(Exercise tasks)
**1.** Write out the part of the XFS btree key discussion that opens with the words containing "union xfs_btree_key *hkey" and closes with "hkey, &rec_hkey) > 0)".
**2.** Answer these questions from the XFS btree key discussion:
(a) Which function is called on lkey to obtain hkey?
(b) Which file does the patch modify?
(c) What does the writer say they will do after being convinced?
**3.** Continue the XFS btree key discussion and its patch from its last line.

(Reading passage)
= Beginning of Section =

Let's say we make the change as you suggest above.  Then we have:

+---------------------+
| union xfs_btree_key |
+----------+----------+
| rmap[0]  | rmap[1]  |
+----------+----------+

Now we go declaring one on the stack:

union xfs_btree_key x;
union xfs_btree_key *lkey = &x;

------------------------------------------
stack | x.rmap[0] | x.rmap[1] | more stack
------------------------------------------
      ^
      +- lkey

Now let's get the high key:

union xfs_btree_key *hkey = xfs_btree_high_key_from_key(cur, lkey);

------------------------------------------
stack | x.rmap[0] | x.rmap[1] | more stack
------------------------------------------
      ^           ^
      +- lkey     +- hkey

cur->bc_ops->init_high_key_from_rec(&rec_hkey, rec);
if (cur->bc_ops->diff_two_keys(cur, hkey, &rec_hkey) > 0)
	do_stuff();

Oh, but hkey is a union xfs_btree_key *, so we can erroneously view
memory like this:

------------------------------------------
stack | x.rmap[0] | x.rmap[1] | more stack
------------------------------------------
                  ^           ^
    hkey.rmap[0] -+           +- hkey.rmap[1] (eeeek!!!)

xfs_btree_copy_keys(cur, ckp, hkey, 1);		// eeeek!!

So if we forget that hkey is a pointer to a high key and try to access
the high key, we've wandered off into the stack somewhere.  Unfortunately,
there's no way for the compiler to check that we're not taking the high
key of a high key.

-------

On the other hand, in writing all this out I've realized there's nothing
preventing you from calling xfs_btree_high_key_from_key on something that's
already a high key, in which case disaster results anyway.  All right,
I'm convinced.  Will fix.

--D
diff mbox

Patch

diff --git a/fs/xfs/libxfs/xfs_btree.c b/fs/xfs/libxfs/xfs_btree.c
index 70d1c60..1881536 100644
--- a/fs/xfs/libxfs/xfs_btree.c
+++ b/fs/xfs/libxfs/xfs_btree.c
@@ -51,7 +51,6 @@  static const __uint32_t xfs_magics[2][XFS_BTNUM_MAX] = {
 #define xfs_btree_magic(cur) \
 	xfs_magics[!!((cur)->bc_flags & XFS_BTREE_CRC_BLOCKS)][cur->bc_btnum]
 
-
 STATIC int				/* error (0 or EFSCORRUPTED) */
 xfs_btree_check_lblock(
 	struct xfs_btree_cur	*cur,	/* btree cursor */
@@ -428,6 +427,50 @@  xfs_btree_dup_cursor(
  * into a btree block (xfs_btree_*_offset) or return a pointer to the given
  * record, key or pointer (xfs_btree_*_addr).  Note that all addressing
  * inside the btree block is done using indices starting at one, not zero!

= End of Section =

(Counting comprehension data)
= Beginning of Section =

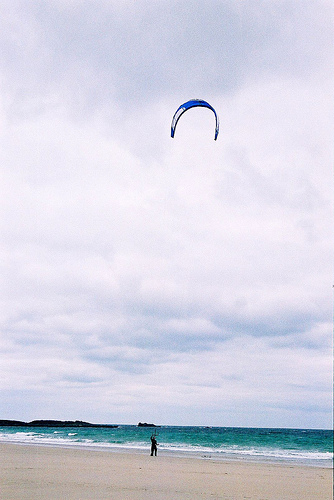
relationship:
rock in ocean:
[136, 421, 158, 426] [1, 423, 332, 461]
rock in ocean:
[0, 418, 120, 428] [1, 423, 332, 461]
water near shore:
[1, 421, 333, 471] [2, 439, 331, 497]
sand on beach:
[0, 440, 334, 498] [175, 418, 286, 493]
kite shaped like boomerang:
[166, 95, 226, 143] [168, 97, 219, 142]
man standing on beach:
[150, 434, 158, 455] [0, 437, 326, 495]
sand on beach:
[0, 440, 334, 498] [0, 437, 326, 495]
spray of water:
[2, 434, 333, 460] [2, 423, 332, 464]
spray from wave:
[2, 434, 333, 460] [5, 437, 93, 448]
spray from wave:
[2, 434, 333, 460] [104, 439, 199, 446]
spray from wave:
[2, 434, 333, 460] [228, 448, 333, 460]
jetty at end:
[0, 418, 162, 428] [0, 432, 20, 448]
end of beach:
[0, 432, 20, 448] [0, 437, 326, 495]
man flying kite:
[150, 433, 160, 456] [160, 94, 233, 147]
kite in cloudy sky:
[166, 95, 226, 143] [1, 1, 333, 429]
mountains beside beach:
[0, 418, 156, 427] [0, 437, 326, 495]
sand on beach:
[0, 440, 334, 498] [15, 365, 314, 495]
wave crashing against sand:
[1, 430, 332, 460] [0, 440, 334, 498]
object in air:
[150, 82, 248, 152] [51, 40, 161, 302]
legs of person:
[144, 449, 162, 457] [141, 428, 164, 456]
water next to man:
[1, 421, 333, 471] [148, 427, 159, 457]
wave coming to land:
[1, 430, 332, 460] [1, 440, 333, 497]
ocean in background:
[1, 423, 332, 461] [0, 416, 327, 430]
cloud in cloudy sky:
[93, 338, 150, 379] [1, 1, 333, 429]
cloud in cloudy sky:
[217, 298, 298, 335] [1, 1, 333, 429]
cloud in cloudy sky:
[155, 314, 225, 342] [1, 1, 333, 429]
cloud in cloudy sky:
[19, 250, 123, 305] [1, 1, 333, 429]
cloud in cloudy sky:
[183, 369, 223, 392] [1, 1, 333, 429]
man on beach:
[150, 433, 160, 456] [0, 441, 333, 498]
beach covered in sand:
[0, 437, 326, 495] [56, 463, 261, 494]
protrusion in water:
[136, 420, 163, 429] [1, 421, 333, 471]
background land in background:
[1, 416, 118, 426] [1, 321, 327, 433]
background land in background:
[139, 422, 155, 429] [1, 321, 327, 433]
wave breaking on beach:
[1, 430, 332, 460] [0, 437, 326, 495]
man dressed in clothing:
[150, 433, 160, 456] [150, 445, 156, 452]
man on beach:
[150, 433, 160, 456] [56, 455, 285, 496]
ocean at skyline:
[1, 423, 332, 461] [3, 404, 327, 439]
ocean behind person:
[1, 423, 332, 461] [139, 427, 168, 456]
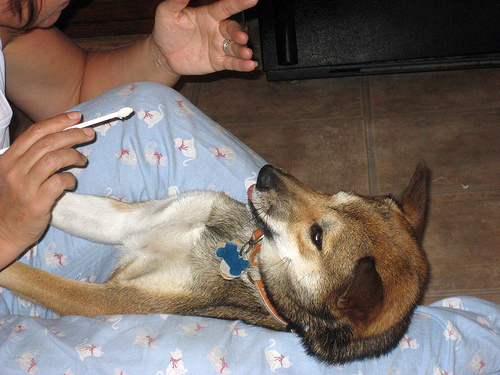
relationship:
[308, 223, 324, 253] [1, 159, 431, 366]
eye on dog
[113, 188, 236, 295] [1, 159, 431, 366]
chest on dog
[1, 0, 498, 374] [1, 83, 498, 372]
person wears pants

= End of Section =

(Answers for this exercise)
**1.**
union xfs_btree_key *hkey = xfs_btree_high_key_from_key(cur, lkey);

------------------------------------------
stack | x.rmap[0] | x.rmap[1] | more stack
------------------------------------------
      ^           ^
      +- lkey     +- hkey

cur->bc_ops->init_high_key_from_rec(&rec_hkey, rec);
if (cur->bc_ops->diff_two_keys(cur, hkey, &rec_hkey) > 0)

**2.**
(a) xfs_btree_high_key_from_key
(b) fs/xfs/libxfs/xfs_btree.c
(c) Fix it ("Will fix.")

**3.**
+ *
+ * If XFS_BTREE_OVERLAPPING is set, then this btree supports keys containing
+ * overlapping intervals.  In such a tree, records are still sorted lowest to
+ * highest and indexed by the smallest key value that refers to the record.
+ * However, nodes are different: each pointer has two associated keys -- one
+ * indexing the lowest key available in the block(s) below (the same behavior
+ * as the key in a regular btree) and another indexing the highest key
+ * available in the block(s) below.  Because records are /not/ sorted by the
+ * highest key, all leaf block updates require us to compute the highest key
+ * that matches any record in the leaf and to recursively update the high keys
+ * in the nodes going further up in the tree, if necessary.  Nodes look like
+ * this:
+ *
+ *		+--------+-----+-----+-----+-----+-----+-------+-------+-----+
+ * Non-Leaf:	| header | lo1 | hi1 | lo2 | hi2 | ... | ptr 1 | ptr 2 | ... |
+ *		+--------+-----+-----+-----+-----+-----+-------+-------+-----+
+ *
+ * To perform an interval query on an overlapped tree, perform the usual
+ * depth-first search and use the low and high keys to decide if we can skip
+ * that particular node.  If a leaf node is reached, return the records that
+ * intersect the interval.  Note that an interval query may return numerous
+ * entries.  For a non-overlapped tree, simply search for the record associated
+ * with the lowest key and iterate forward until a non-matching record is
+ * found.  Section 14.3 ("Interval Trees") of _Introduction to Algorithms_ by
+ * Cormen, Leiserson, Rivest, and Stein (2nd or 3rd ed. only) discuss this in
+ * more detail.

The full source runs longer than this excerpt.